Evvel zaman içinde çok uzak diyarlarda bir kasaba varmış. Bu kasaba öylesine temizmiş ki, kimse ayakkabı giyme ihtiyacı bile hissetmezmiş. Envai çeşit meyve ağaçları bu kasabadaymış. Kasabanın kenarında masmavi bir deniz varmış. Kimileri balık tutarmış kimileri de karşısında oturup denizi izlemenin tadına varırmış.
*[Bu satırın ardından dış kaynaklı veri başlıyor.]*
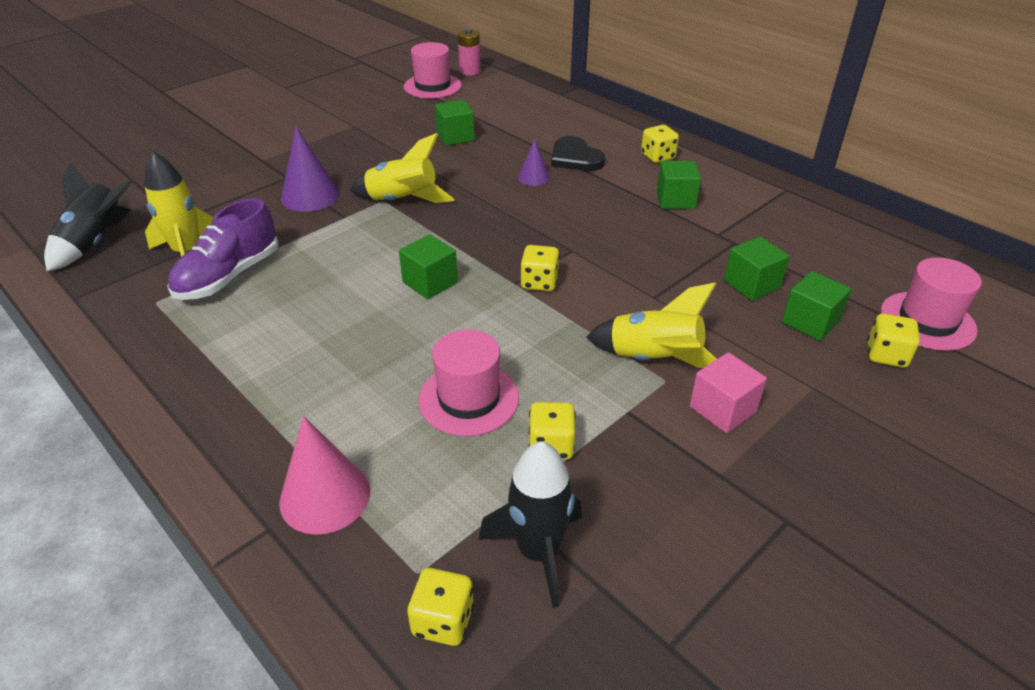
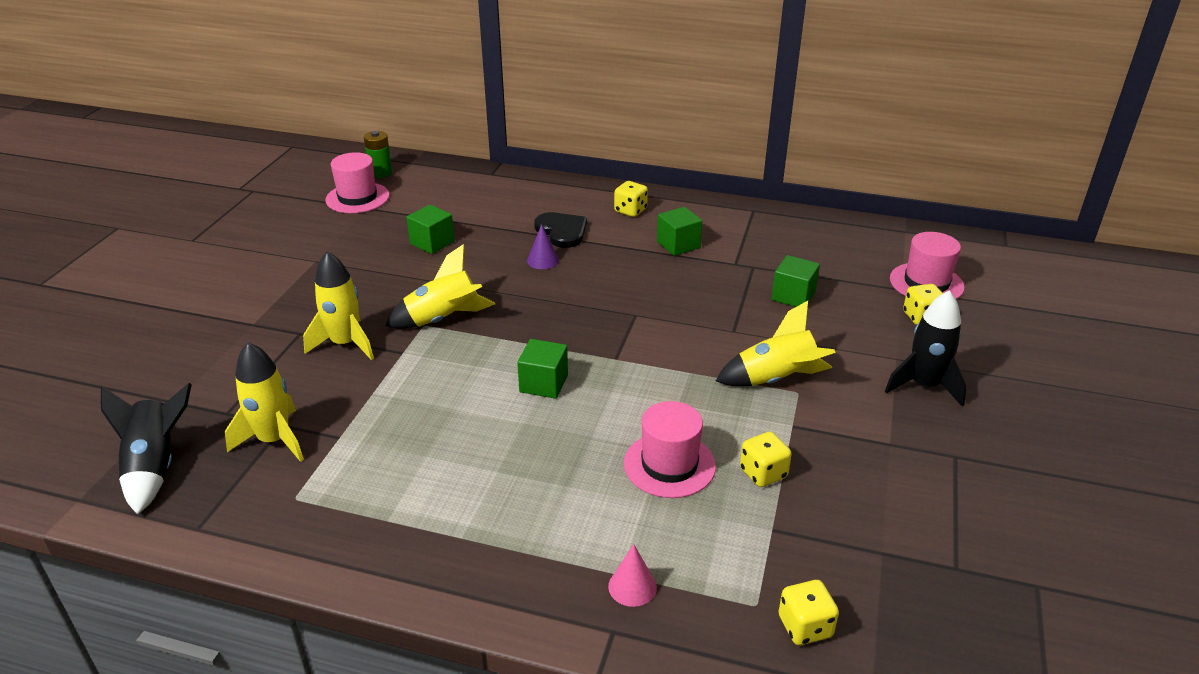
camera: 30 degrees left, 5 degrees down
(229, 276) = (345, 446): purple shoe -> none
(310, 196) = (345, 344): purple cone -> yellow rocket
(325, 496) = (632, 586): pink cone -> pink cone, size x0.58
(470, 71) = (381, 173): pink battery -> green battery
(538, 552) = (823, 550): black rocket -> black rocket (924, 385)
(539, 282) = (635, 351): yellow dice -> none
(575, 157) = (562, 231): black heart -> black heart turned 150 degrees counterclockwise
(722, 409) = (853, 397): pink cube -> none
(810, 322) = (855, 311): green cube -> none

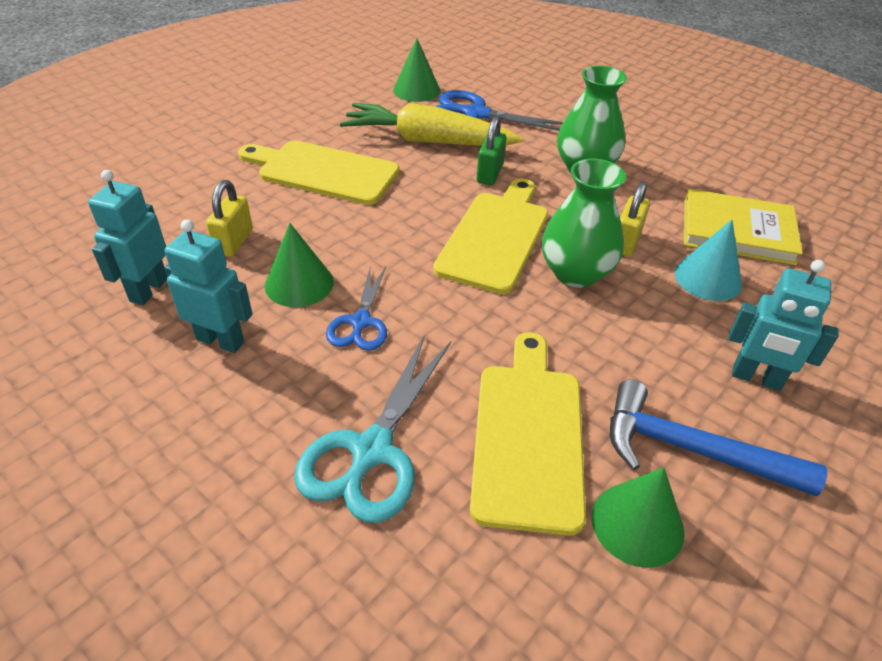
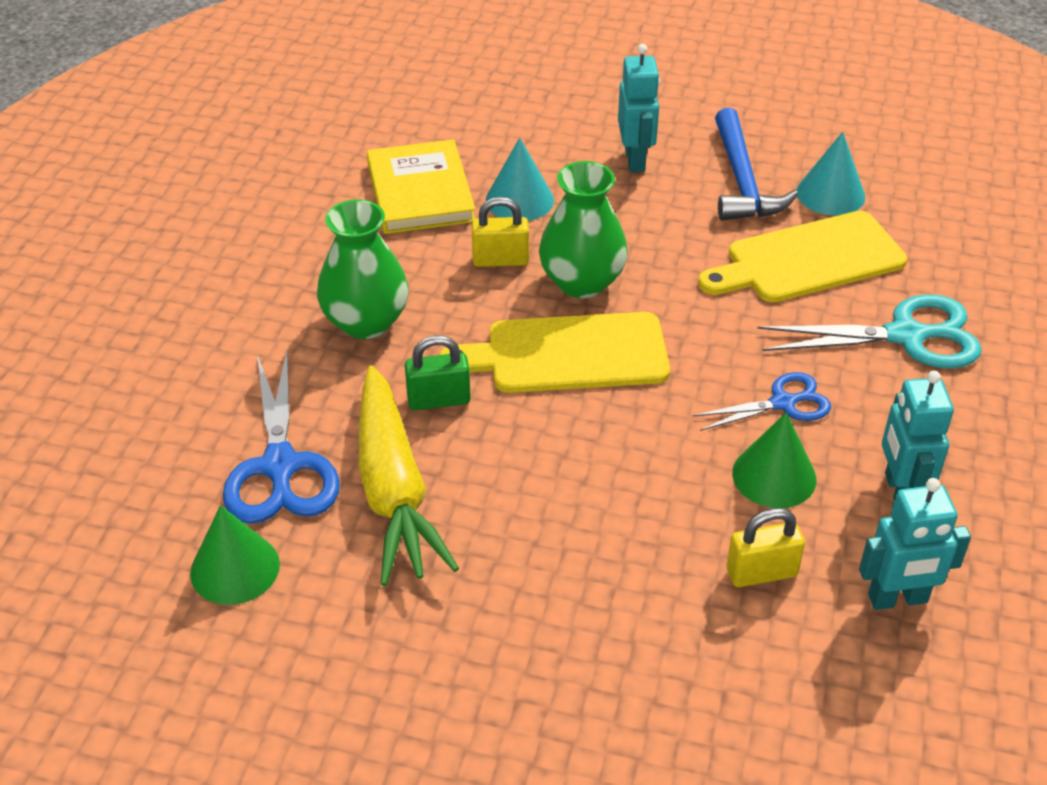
camera: 115 degrees left, 0 degrees up
(323, 172) = (552, 566): yellow cutting board -> none
(637, 524) = (830, 194): green cone -> turquoise cone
Yalnız bu kasaba da halk, çevreyi kirletiyor diye kimseye ateş yaktırmaz, kendileri de ateş yakmazmış. Çoğu kişi bunun için yemek bile pişirmezmiş. İşte böyle bir kasaba da Volkican adında bir genç yaşarmış. Bu gencin kıpkıvırcık, gece renginde simsiyah saçları varmış. Geceyi aydınlatan aydınlık, pasparlak bir yüzü varmış. Bu genç vefakar, gönlü huzur ve sevgiyle dopdolu ve aklına bir şey takıldığında onu derinlemesine düşünen bir gençmiş.
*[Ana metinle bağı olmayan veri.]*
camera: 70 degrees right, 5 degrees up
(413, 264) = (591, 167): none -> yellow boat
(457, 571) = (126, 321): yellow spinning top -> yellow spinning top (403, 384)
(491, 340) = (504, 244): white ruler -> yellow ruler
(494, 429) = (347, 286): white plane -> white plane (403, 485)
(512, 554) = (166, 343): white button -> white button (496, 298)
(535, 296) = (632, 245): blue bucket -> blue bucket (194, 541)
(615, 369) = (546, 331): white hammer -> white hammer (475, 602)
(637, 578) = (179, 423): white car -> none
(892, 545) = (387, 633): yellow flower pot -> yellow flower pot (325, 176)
Volkican’ın dostu da Dumanmış. Ne zaman görüşmek istese cebinden çakmağı çıkarır, birkaç odun toplayıp çakmağı çaktığı zaman, önce ateş ortaya çıkar, sonra da ateşin içinden duman karşısında belirirmiş. Ama ateş yakmak yasak olduğu için gizli gizli ateş yakar, Dumanla muhabbet eder, her ne olursa olsun bir şekilde dostuyla bir araya gelmenin yolunu bulurmuş.
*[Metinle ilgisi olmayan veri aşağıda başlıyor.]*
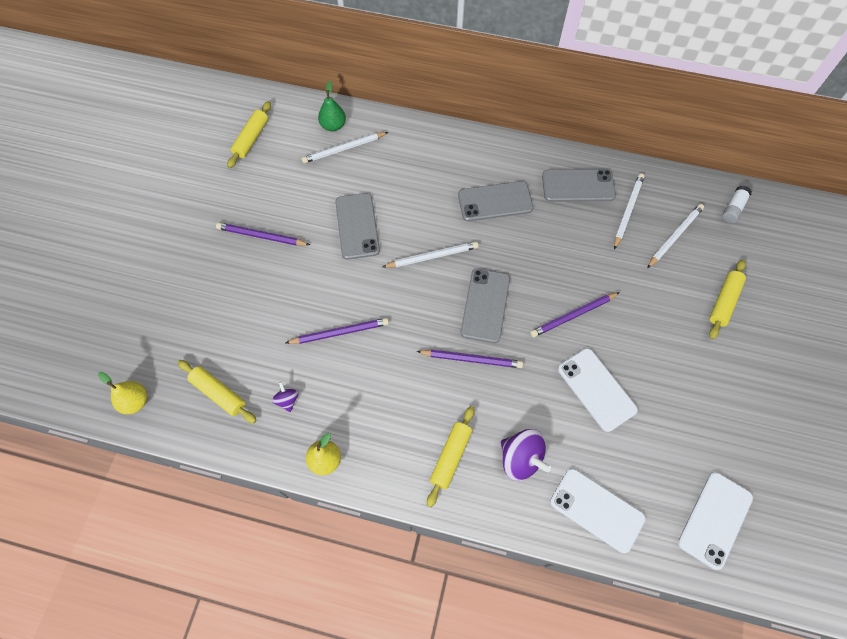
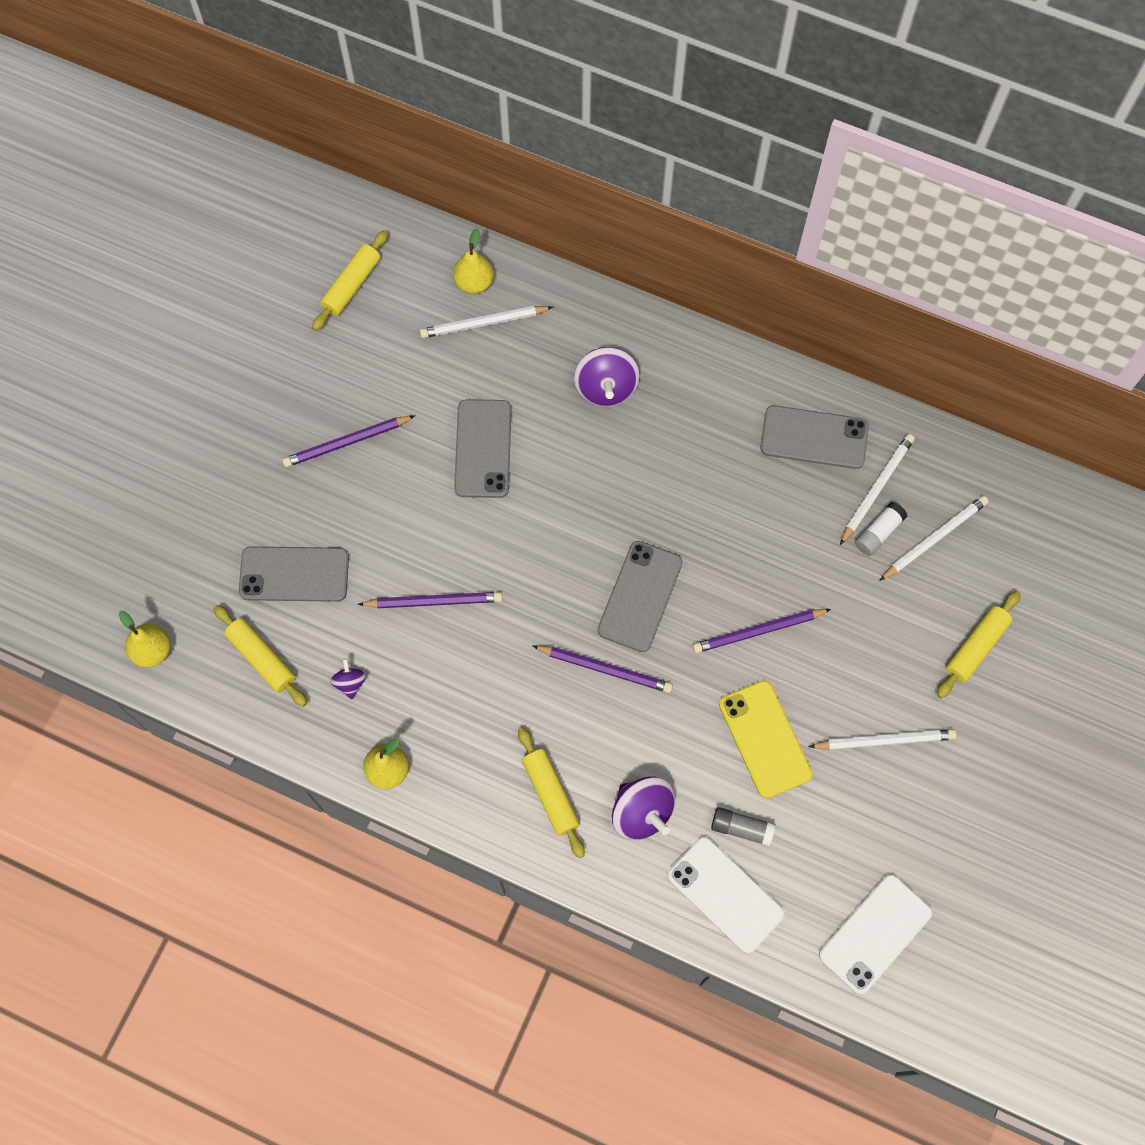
camera: 10 degrees right, 5 degrees up
(262, 236) = (347, 442): purple pencil -> purple pencil turned 45 degrees counterclockwise
(333, 126) = (474, 282): green pear -> yellow pear
(432, 256) = (580, 512): white pencil -> white pencil (884, 741)
(433, 176) = (606, 388): none -> purple spinning top
(450, 457) = (550, 794): yellow rolling pin -> yellow rolling pin turned 60 degrees counterclockwise
(495, 201) = (687, 443): grey phone -> grey phone (294, 574)
(596, 389) = (765, 739): white phone -> yellow phone
(596, 457) = (741, 828): none -> grey glue stick
(733, 208) = (1033, 510): white glue stick -> white glue stick (878, 533)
Bir gün Volkican’ın aklına bir şey takılmış ve tenha bir yerde ateşi yakıp dumanın çıkmasını beklemiş. Duman ortaya çıkmış ve karşısında dostu Volkican’ı görünce ooo dostum, seni görmek ne kadar güzel demiş. Biraz muhabbet ettikten sonra Volkican, Dumana dönüp demiş ki; Duman dostum, sana bir sorum olacak demiş. Duman; eğer cevabını bildiğim bir soruysa seve seve cevaplarım demiş. Nedir aklına takılan soru sor bakalım?demiş. Volkican, Duman dostum; herkes dostluktan bahsediyor ama dostluğunu yerine getiren çok nadir insan var. Sence sana göre dost nedir açıklar mısın?demiş. Duman, Volkican’a dönüp şöyle söylemiş: “Dost öyle bir şeydir ki; senin olmadığın bir yerde bile, aklına güzel bir şey geldiğinde senin ismini anan. Hem iyi hem kötü gününde yanında olan, seninle birlikte düşmesini göze alan, yanında olmasa bile bir şekilde varlığını sana hissettiren, koşullar ne kadar zor olursa olsun bir şekilde yanında olmasını bilendir dost demiş.” Tıpkı seninle benim dostluğumun tanımı işte Volkican demiş. Volkican, bu güzel cevabı için Duman dostuna çok teşekkür etmiş.

Aradan çok uzun zaman geçtikten sonra bu kasabanın temiz olmasını kıskanan birkaç kişi kasaba’ya kömür getirmişler ve kömürün çevre dostu olduğundan bahsetmişler. Kasaba halkı da hiç düşünmeden, araştırmadan bunu kabul etmiş. Halk, artık ısınabildiği için de çok mutluymuş. Kömür yakmanın çevre dostu olarak bilindiği ama ateş yakmanın havayı kirlettiğini düşünen kasaba halkı, kömürle ısınmanın sevincini yaşıyorlarmış. Volkican, onlara kömür kullanmanın çevreyi kirlettiğini söylese de kimse Volkican’a inanmamış. Volkican, bu durumu bir şekilde Duman’a iletmeliymiş, yoksa kasaba yı çok kötü günler bekliyormuş. Volkican ıssız bir yer bulup, odunları torbadan çıkarıp ateşi yakmış. Bir süre sonra duman belirmiş tam ona durumu anlatacakmış ki, kasaba halkından birisi görüp ateşi söndürmüş ve söndürmekle de kalmamış, kasabadaki herkesi bulundukları yere çağırıp bu kişi kasabamıza zarar veriyor, onu bu kasabadan kovalım demişler. Volkican onlara şunu söylemiş: “ Duman, benim dostum onun içinde ateşi yakmam gerekli demiş.” kasaba halkı ise, Volkican a; Duman ile dostluk mu olur hiç demişler. Hiçkimse bu gence inanmamış. Volkican’ın elindeki çakmağı almakla kalmamışlar, evinde de ne kadar çakmak, kibrit varsa ateş yakamasın diye toplamışlar ve Volkican’ı da bu kasabadan kovmuşlar.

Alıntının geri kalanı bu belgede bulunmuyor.